PROBLEM TO SOLVE:
Copy every line of the records that contains the string "planeOp".

SUPPLIED RECORDS:
--

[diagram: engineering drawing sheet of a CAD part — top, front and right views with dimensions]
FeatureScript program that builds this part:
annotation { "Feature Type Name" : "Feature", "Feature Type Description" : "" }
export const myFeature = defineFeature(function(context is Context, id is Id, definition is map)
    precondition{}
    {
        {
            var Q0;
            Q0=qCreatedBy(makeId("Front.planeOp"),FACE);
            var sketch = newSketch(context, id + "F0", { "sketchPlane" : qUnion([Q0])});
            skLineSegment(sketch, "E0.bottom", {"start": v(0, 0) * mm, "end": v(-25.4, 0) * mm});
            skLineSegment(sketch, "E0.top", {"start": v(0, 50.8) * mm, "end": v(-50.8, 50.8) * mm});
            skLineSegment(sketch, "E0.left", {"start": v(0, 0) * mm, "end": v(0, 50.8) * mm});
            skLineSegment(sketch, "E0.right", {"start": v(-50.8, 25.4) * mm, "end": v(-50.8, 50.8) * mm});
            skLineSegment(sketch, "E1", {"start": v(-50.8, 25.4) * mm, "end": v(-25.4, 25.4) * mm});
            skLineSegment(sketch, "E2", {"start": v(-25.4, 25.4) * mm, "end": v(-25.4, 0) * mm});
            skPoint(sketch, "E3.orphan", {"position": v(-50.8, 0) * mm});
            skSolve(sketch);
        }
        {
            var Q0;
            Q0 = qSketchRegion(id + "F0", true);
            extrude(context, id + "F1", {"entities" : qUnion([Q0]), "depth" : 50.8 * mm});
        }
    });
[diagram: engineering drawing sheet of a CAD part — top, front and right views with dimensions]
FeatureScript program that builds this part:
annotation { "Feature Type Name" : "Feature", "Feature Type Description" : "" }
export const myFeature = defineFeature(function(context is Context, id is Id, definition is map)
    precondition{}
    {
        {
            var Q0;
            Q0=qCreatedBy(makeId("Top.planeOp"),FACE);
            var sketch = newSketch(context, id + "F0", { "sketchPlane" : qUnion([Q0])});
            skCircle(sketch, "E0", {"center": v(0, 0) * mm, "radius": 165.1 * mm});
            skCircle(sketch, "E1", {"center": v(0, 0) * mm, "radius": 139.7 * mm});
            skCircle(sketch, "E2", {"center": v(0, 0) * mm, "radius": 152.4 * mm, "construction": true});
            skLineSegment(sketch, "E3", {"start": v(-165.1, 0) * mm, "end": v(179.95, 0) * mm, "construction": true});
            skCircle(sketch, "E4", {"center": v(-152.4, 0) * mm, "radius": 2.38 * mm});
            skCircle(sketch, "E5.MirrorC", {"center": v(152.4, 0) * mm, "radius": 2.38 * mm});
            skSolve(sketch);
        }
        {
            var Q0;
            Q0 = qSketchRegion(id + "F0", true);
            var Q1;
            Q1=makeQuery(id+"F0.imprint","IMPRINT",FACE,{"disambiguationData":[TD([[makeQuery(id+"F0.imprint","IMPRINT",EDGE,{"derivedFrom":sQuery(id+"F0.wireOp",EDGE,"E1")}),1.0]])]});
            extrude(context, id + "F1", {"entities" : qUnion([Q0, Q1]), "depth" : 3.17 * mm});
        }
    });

--

TASK ANSWER:
            Q0=qCreatedBy(makeId("Front.planeOp"),FACE);
            Q0=qCreatedBy(makeId("Top.planeOp"),FACE);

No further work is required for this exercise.